• Page excerpt:
Business Glossary

Full reference for the in-app Business Glossary — term entities, the Dictionary tab UI, namespace scoping, ownership and RBAC, term-to-term linking, and term-to-data-entity descriptive associations.

The Business Glossary is ODD Platform's operator-curated catalog of term entities — the concepts your data represents (Customer, Order, Active User), captured as first-class catalog entities with their own descriptions, owners, tags, and links to the data entities they explain.

This page is the canonical reference for the feature. For where it sits among the other governance pillars, see the Data Glossary pillar landing.

What terms are

A term in ODD Platform is a Data Entity of type TERM. Like every other data-entity class, a term has:

  • A name (the canonical label — Customer, Active User, Monthly Recurring Revenue).

  • A namespace — terms live within a Namespace and are scoped by it (see Namespace-scoped terms below).

  • A description — the Wikipedia-About-style narrative authoring of what the term means.

  • Owners — operators responsible for the term's definition and lifecycle.

  • Tags — applied via the standard tagging surface; the term's TERM_TAGS_UPDATE permission gates this.

  • Links to other terms (term-to-term) and to data entities (term-to-entity).

Give extra information about your data entities by creating terms that define these entities or processes related to them. You may see all terms connected to a data entity on its overview page. All created terms are gathered in the Dictionary tab.

The Dictionary tab

The Dictionary tab is the catalog-wide list of all terms in the platform. From here you can:

  • Browse terms across every namespace.

• Task instructions:
• a. From the Business Glossary reference, list each attribute that a term has.
• b. Rewrite the part of the Business Glossary reference that opens with "Full reference for" and closes with "Monthly Recurring Revenue).", using "official" in place of "canonical".

• Exercise data:
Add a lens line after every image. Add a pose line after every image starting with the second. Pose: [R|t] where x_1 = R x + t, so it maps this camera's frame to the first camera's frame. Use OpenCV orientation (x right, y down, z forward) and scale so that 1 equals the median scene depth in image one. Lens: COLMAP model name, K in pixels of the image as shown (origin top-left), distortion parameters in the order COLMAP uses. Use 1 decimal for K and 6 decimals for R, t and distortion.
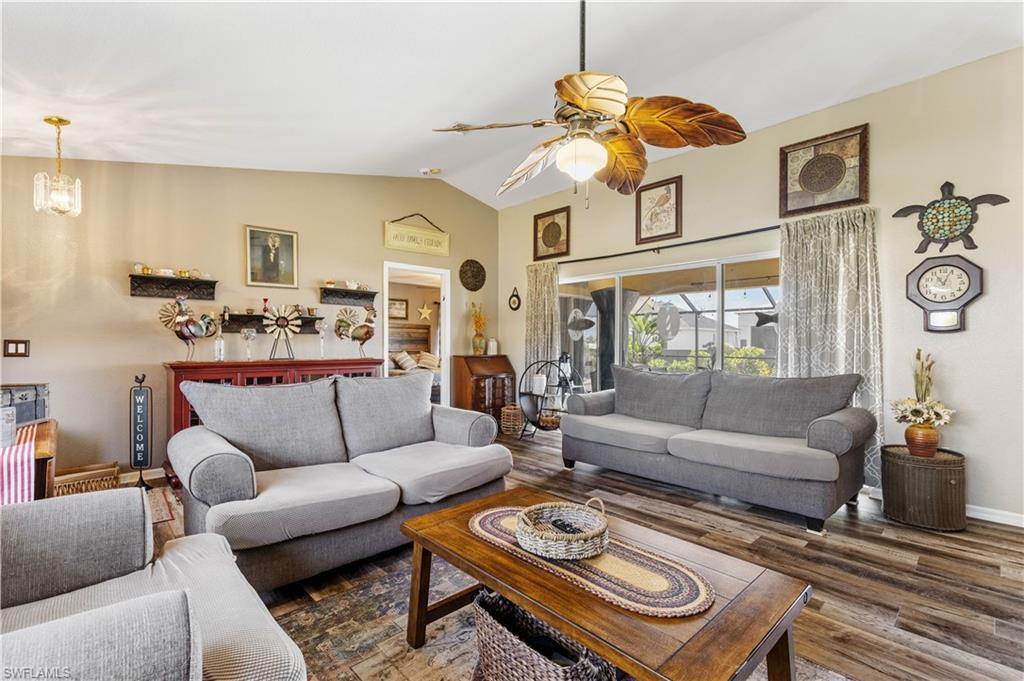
lens RADIAL K [[463.5, 0, 513.3], [0, 463.5, 347.6], [0, 0, 1]] dist [0.006078, 0.000176]
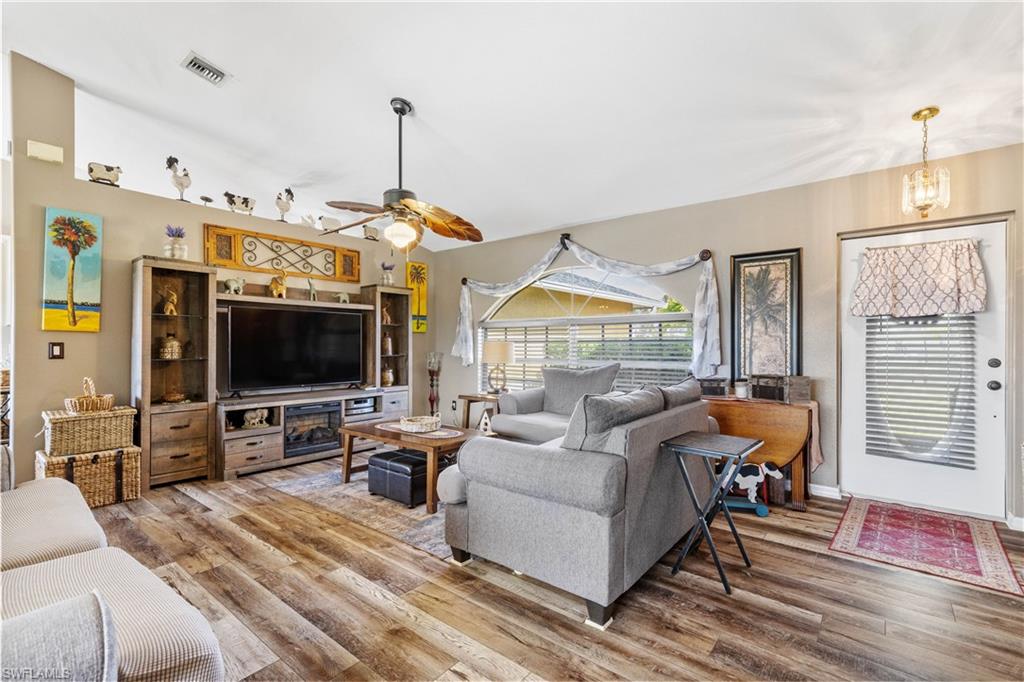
lens RADIAL K [[463.5, 0, 514.6], [0, 463.5, 342.9], [0, 0, 1]] dist [0.006078, 0.000176]
pose [[-0.990705, -0.005070, -0.135930, -0.017673], [-0.005612, 0.999978, 0.003605, -0.012451], [0.135909, 0.004335, -0.990712, 1.208488]]
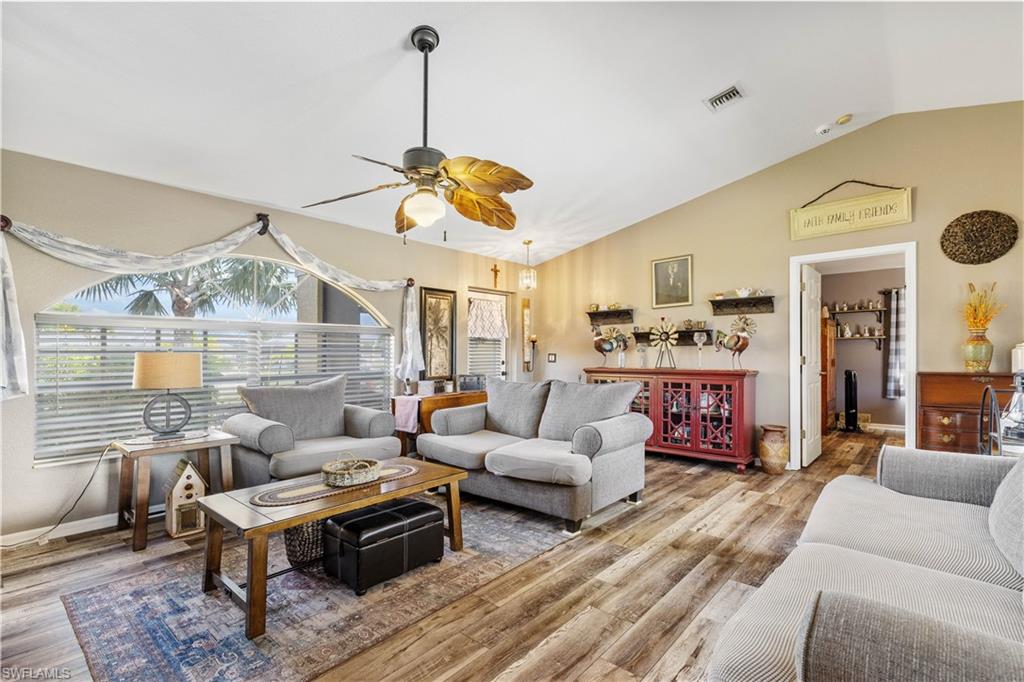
lens RADIAL K [[463.5, 0, 512.0], [0, 463.5, 354.3], [0, 0, 1]] dist [0.006078, 0.000176]
pose [[0.090889, -0.001559, -0.995860, 0.635758], [-0.000182, 0.999999, -0.001582, -0.007809], [0.995861, 0.000325, 0.090889, 0.500838]]
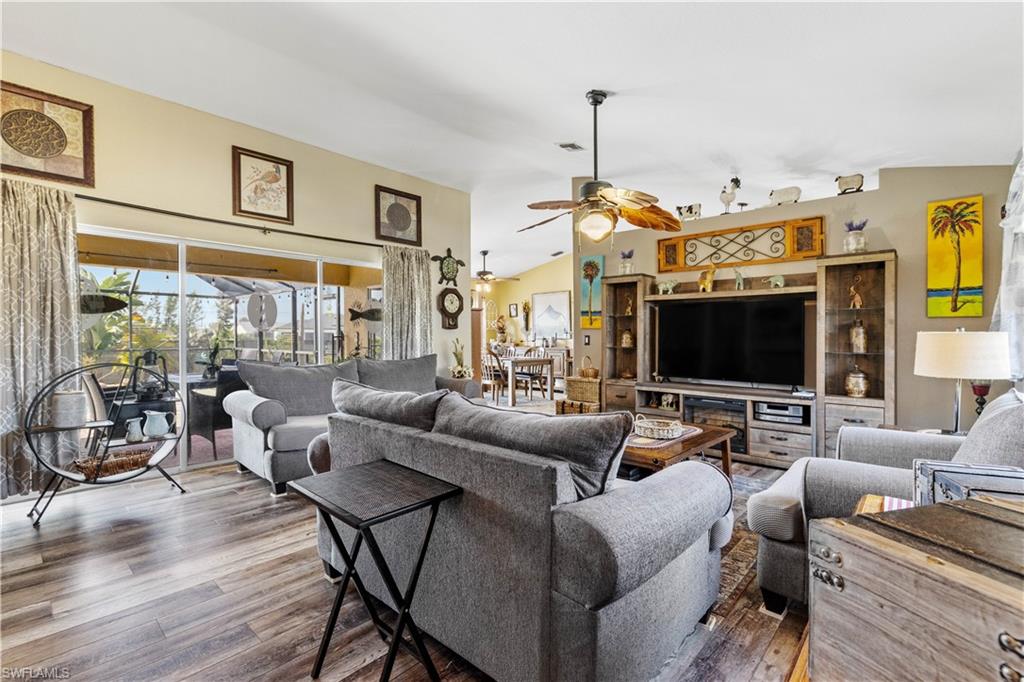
lens RADIAL K [[463.5, 0, 516.4], [0, 463.5, 335.8], [0, 0, 1]] dist [0.006078, 0.000176]
pose [[-0.072414, -0.002843, 0.997371, -0.668178], [0.003008, 0.999991, 0.003068, -0.009389], [-0.997370, 0.003222, -0.072404, 0.632222]]
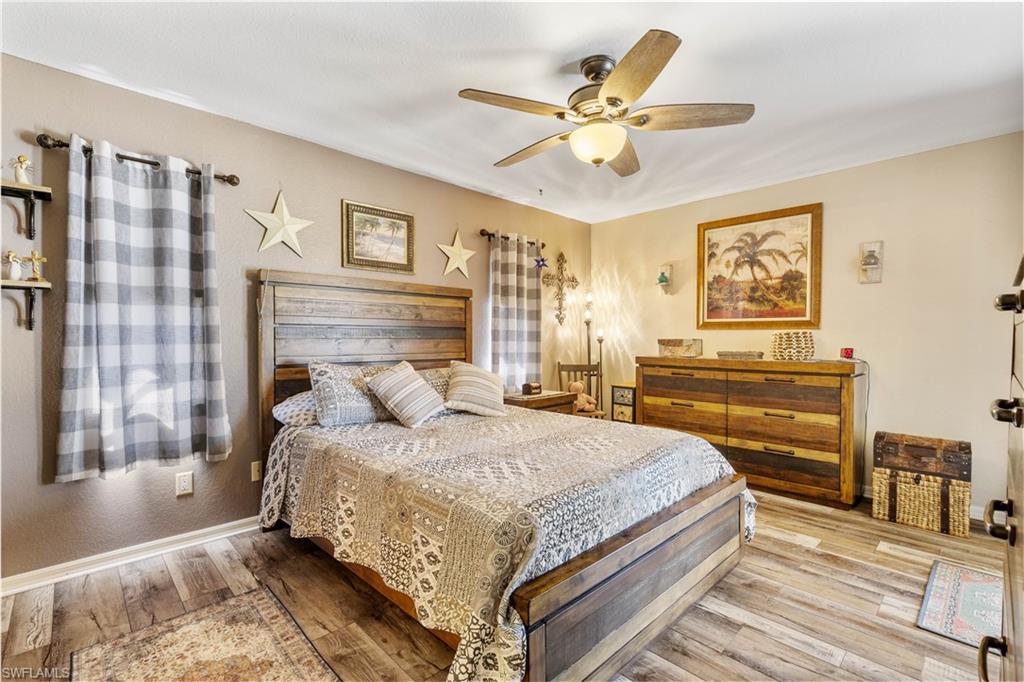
lens RADIAL K [[463.5, 0, 516.2], [0, 463.5, 351.4], [0, 0, 1]] dist [0.006078, 0.000176]
pose [[0.999891, 0.001009, 0.014699, -0.335847], [-0.001301, 0.999802, 0.019862, -0.011372], [-0.014676, -0.019879, 0.999695, 1.404883]]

• Completed exercise:
• a. A name, a namespace, a description, owners, tags, and links to other terms and to data entities.

• b.
Full reference for the in-app Business Glossary — term entities, the Dictionary tab UI, namespace scoping, ownership and RBAC, term-to-term linking, and term-to-data-entity descriptive associations.

The Business Glossary is ODD Platform's operator-curated catalog of term entities — the concepts your data represents (Customer, Order, Active User), captured as first-class catalog entities with their own descriptions, owners, tags, and links to the data entities they explain.

This page is the official reference for the feature. For where it sits among the other governance pillars, see the Data Glossary pillar landing.

What terms are

A term in ODD Platform is a Data Entity of type TERM. Like every other data-entity class, a term has:

  • A name (the official label — Customer, Active User, Monthly Recurring Revenue).